By Adedapo Adesanya
Crude oil prices stabilized on Thursday amid fears about the economic outlook for the world’s largest oil importer, China, weakening Brent crude futures contracts by $ 1.40 or 1.9% to 74 . $ 42 a barrel and US West Texas Intermediate (WTI) crude futures contracts by $ 1.42 or 2 percent to $ 70.94 a barrel.
The market has been taken in hand following the downgrading of the ratings of two Chinese real estate developers, just as some governments have taken measures to combat the Omicron variant of the coronavirus.
On Thursday, rating agency Fitch demoted real estate developers China Evergrande Group and Kaisa Group to “narrow default” status, saying they had defaulted on offshore bonds.
The news has heightened investor fears about the growth of the Chinese economy which, by extension, could impact the oil buying appetite of the world’s largest crude customer, market analysts said.
Their struggle to turn assets into cash had raised fears that a default would chill Chinese credit markets and trigger global shockwaves.
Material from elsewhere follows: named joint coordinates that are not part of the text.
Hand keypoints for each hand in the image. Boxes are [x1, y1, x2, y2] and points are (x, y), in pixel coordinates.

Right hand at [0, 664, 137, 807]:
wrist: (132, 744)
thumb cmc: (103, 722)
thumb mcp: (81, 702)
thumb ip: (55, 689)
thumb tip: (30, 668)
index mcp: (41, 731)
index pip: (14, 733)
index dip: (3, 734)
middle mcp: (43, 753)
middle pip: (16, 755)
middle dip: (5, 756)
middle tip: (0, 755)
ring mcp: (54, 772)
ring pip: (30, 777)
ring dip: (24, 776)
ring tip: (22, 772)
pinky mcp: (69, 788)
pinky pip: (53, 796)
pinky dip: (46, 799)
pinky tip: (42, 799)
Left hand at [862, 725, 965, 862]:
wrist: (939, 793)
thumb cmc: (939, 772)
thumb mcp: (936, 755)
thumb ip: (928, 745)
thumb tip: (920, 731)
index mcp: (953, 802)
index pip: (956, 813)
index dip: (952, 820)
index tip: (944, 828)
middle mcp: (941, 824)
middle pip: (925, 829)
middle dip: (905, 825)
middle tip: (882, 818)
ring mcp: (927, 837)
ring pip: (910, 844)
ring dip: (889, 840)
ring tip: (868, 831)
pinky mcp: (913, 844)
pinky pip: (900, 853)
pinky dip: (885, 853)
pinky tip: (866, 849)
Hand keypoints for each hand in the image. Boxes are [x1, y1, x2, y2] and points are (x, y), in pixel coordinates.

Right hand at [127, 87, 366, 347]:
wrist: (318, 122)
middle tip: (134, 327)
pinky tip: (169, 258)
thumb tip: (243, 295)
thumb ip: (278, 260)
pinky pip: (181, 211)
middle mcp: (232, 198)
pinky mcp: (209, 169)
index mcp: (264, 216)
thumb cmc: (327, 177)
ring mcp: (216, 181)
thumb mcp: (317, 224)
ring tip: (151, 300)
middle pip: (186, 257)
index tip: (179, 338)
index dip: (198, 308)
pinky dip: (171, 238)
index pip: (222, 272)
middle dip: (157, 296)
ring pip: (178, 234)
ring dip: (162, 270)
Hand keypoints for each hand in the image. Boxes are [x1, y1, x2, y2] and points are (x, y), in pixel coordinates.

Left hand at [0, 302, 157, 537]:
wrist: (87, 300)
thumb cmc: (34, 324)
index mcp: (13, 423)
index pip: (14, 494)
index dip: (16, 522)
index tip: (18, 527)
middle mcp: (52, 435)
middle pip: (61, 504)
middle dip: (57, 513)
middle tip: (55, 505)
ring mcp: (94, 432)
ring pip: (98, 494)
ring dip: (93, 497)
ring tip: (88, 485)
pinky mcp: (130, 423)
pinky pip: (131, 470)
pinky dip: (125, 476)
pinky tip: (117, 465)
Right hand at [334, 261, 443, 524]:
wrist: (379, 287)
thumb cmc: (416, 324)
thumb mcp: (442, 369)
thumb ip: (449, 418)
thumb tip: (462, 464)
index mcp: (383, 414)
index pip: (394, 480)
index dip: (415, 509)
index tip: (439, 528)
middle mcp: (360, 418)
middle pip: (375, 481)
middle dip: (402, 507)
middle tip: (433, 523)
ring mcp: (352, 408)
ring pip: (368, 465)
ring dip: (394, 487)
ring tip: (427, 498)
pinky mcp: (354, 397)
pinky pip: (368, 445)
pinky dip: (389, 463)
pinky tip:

This comes after major economies continued to take more stringent measures to counter the spread of the Omicron variant.
Britain has imposed stricter COVID-19 restrictions on England, saying people should work from home where possible, wear masks in public places and show COVID-19 vaccine passes for access certain events and places.
Denmark is also planning new restrictions, including closing restaurants, bars and schools, while China has halted group tourist trips while South Korea, Singapore and Australia continue to have cases higher.
This is done even after laboratory evidence suggested that the Pfizer vaccine has a neutralizing effect on Omicron.
US inventory data released on Wednesday also weighed on prices later.
Data from the Energy Information Administration (EIA) showed crude inventories fell 240,000 barrels last week, far less than analysts expected.
In the United States, there was positive data as the number of Americans filing new jobless claims fell last week to the lowest level in more than 52 years amid an acute shortage of workers, according to new data released by the country’s labor department.